38. In this context, the prospect of substantial private range enclosure undermines and complicates the conventional wisdoms which have thus far guided African rangeland conservation policies. The case material presented in this paper certainly underlines the negative impact of overgrazing on the interests of livestock producers. But these cases also suggest that overgrazing may have a critical role to play in restructuring the African livestock industry since it can serve as a catalyst to the eventual creation of enclosed, more intensive systems of stock and pasture management. Spontaneous range enclosure thereby calls into question the objective of almost all current African range development projects - the control of livestock numbers on the common range.

39. While range enclosure may provide a long-term remedy to the overstocking problem, it must also be emphasized that it provides little hope for any immediate improvement. At present enclosed ranges in Africa are grazed on a seasonal basis, with herds spending most of the year outside the fences on the open range. Under these circumstances, private range tenure provides no necessary check on herd growth because herders are able to adjust either the number of animals or the period of time they spend inside the fenced area. Nor does the improved condition of the range inside the fences insure an overall improvement in range quality throughout a region, for stock excluded from private holdings will be dumped on the common range.

40. In terms of range monitoring, balanced assessment of the impact of enclosure must therefore take into account conditions both inside and outside of the fences. In terms of development policies, the immediate conservation benefits arising from spontaneous enclosure do not pertain to the control of stock numbers, but rather to the possibility that herders will use improved fodder production and range management techniques inside their enclosures. This possibility is discussed in the closing section of the paper.
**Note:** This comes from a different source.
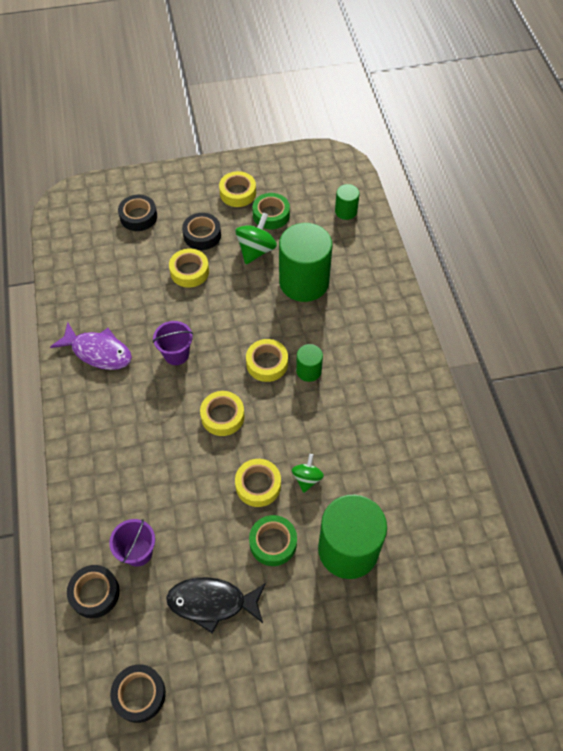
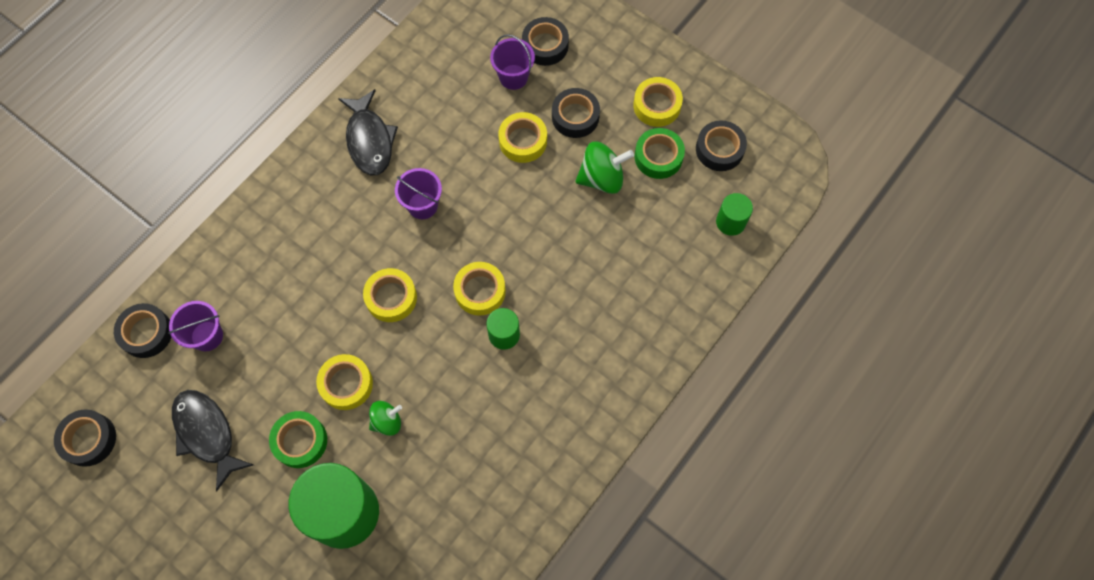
camera: 50 degrees right, 10 degrees up
(98, 352) = (369, 140): purple fish -> black fish
(141, 246) = (513, 77): none -> purple bucket
(296, 185) = (719, 149): none -> black tape
(304, 282) = (604, 251): green cylinder -> none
Issues of economic equity and economic growth

41. Inequality and economic growth are closely linked in the commercialisation of pastoral economies. Because labour is displaced by capital and because commercially viable units of production tend to be larger than viable subsistence operations, the commercialization of a livestock industry may entail the exclusion of large numbers of former pastoralists. This exclusion can be achieved in two different ways: either through rural-urban migration and/or through the dispossession and impoverishment of the mass of pastoral producers (Behnke, 1983; Toulmin, 1983). In either case large numbers of pastoralists will lose their traditional rights to land.

42. It would therefore be inadequate for policy-makers to evaluate the desirability or undesirability of an enclosure movement by examining only the movement itself. If research attention focuses exclusively on the enclosures and those who operate them, then enclosure will, almost invariably, appear in a favourable light. To reverse this assessment, one need only shift attention to those who have no enclosures and whose traditional livelihood is threatened by their declining access to the range. In order to mediate between these conflicting points of view, objective evaluations of enclosure movements must estimate the costs and benefits of enclosure to the overall economy of which the pastoral sector forms one part. If the national or regional economy is buoyant, it may absorb displaced pastoral labour with an increase in the overall productivity of the economy and at no economic loss to individual migrants. If the local economy is stagnant or if opportunities for productive employment do not exist elsewhere, the pastoral sector may grow and modernize, and individual pastoralists may become wealthy, at the expense of both their neighbours and the national economy. In this case, the potential for individual hardship, increased income mal distribution, and reduced opportunity for economic growth are obvious.

43. Information on human migration, rural and urban incomes and employment opportunities are, therefore, essential for any impartial evaluation of the economic impact of range enclosure. Guidelines for the design of applied research programmes on human migration and agricultural and pastoral development are provided in Kerven (1983 and 1986).